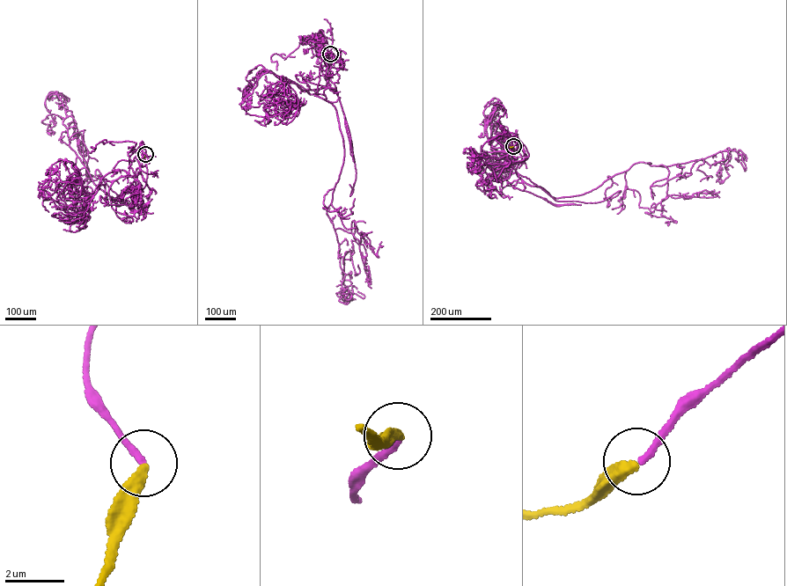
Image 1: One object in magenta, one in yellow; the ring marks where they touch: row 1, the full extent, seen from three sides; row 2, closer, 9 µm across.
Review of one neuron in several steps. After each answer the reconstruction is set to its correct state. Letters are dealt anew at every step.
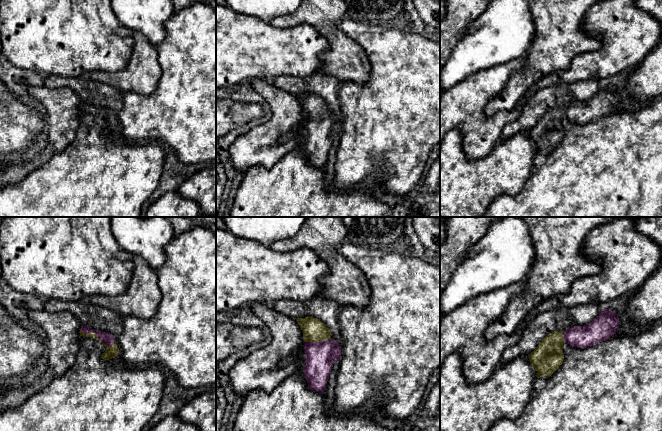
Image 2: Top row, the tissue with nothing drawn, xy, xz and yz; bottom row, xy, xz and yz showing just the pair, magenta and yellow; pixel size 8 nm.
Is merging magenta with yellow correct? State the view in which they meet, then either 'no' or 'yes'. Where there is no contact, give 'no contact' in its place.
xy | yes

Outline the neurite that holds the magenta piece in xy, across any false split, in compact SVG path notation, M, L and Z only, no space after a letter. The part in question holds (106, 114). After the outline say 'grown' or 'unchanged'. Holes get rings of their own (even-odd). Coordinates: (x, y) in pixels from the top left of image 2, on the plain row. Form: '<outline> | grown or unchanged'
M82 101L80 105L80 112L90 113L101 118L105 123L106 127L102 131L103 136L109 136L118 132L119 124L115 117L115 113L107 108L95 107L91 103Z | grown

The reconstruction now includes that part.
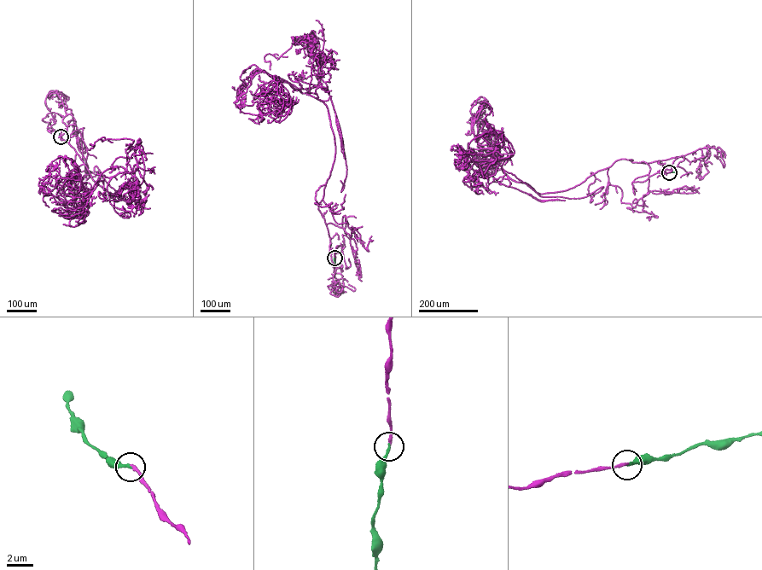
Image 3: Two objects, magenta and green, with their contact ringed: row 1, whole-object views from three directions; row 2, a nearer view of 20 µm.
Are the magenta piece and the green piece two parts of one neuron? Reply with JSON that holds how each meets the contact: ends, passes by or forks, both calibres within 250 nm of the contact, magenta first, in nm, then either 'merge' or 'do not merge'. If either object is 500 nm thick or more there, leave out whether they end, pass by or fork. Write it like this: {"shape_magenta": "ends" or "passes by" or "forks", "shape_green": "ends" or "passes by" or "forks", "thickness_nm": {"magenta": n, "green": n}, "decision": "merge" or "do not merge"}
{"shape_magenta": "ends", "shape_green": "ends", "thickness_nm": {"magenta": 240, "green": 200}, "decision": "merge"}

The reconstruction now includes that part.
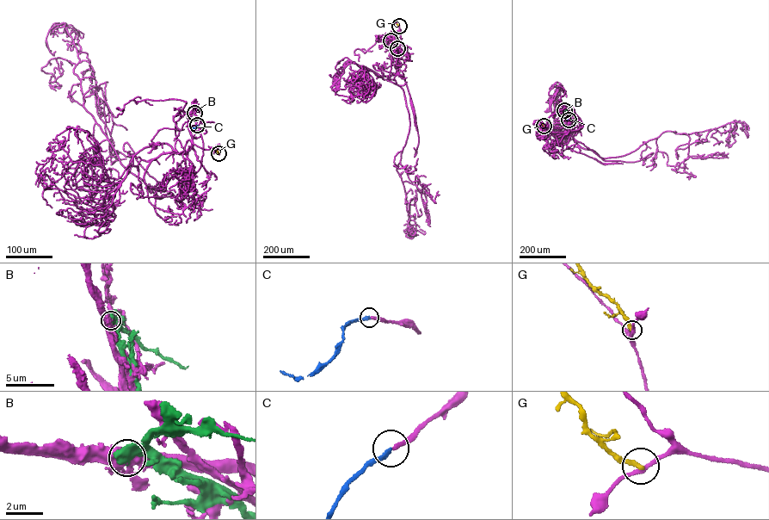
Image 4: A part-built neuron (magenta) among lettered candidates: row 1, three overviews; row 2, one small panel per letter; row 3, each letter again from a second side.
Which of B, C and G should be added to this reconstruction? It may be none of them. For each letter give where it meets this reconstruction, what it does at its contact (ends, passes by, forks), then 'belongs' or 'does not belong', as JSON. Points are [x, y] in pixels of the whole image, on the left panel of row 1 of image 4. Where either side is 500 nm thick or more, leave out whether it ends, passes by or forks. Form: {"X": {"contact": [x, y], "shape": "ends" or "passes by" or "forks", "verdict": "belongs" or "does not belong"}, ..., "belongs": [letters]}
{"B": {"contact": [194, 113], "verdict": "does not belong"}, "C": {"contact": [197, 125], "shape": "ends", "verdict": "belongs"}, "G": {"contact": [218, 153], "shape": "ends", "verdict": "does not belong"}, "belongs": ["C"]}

AIM OF THE TASK: Return all lines in the data that include the word "three".

SOLUTION TO THIS TASK:
Image 1: One object in magenta, one in yellow; the ring marks where they touch: row 1, the full extent, seen from three sides; row 2, closer, 9 µm across.
Image 3: Two objects, magenta and green, with their contact ringed: row 1, whole-object views from three directions; row 2, a nearer view of 20 µm.
Image 4: A part-built neuron (magenta) among lettered candidates: row 1, three overviews; row 2, one small panel per letter; row 3, each letter again from a second side.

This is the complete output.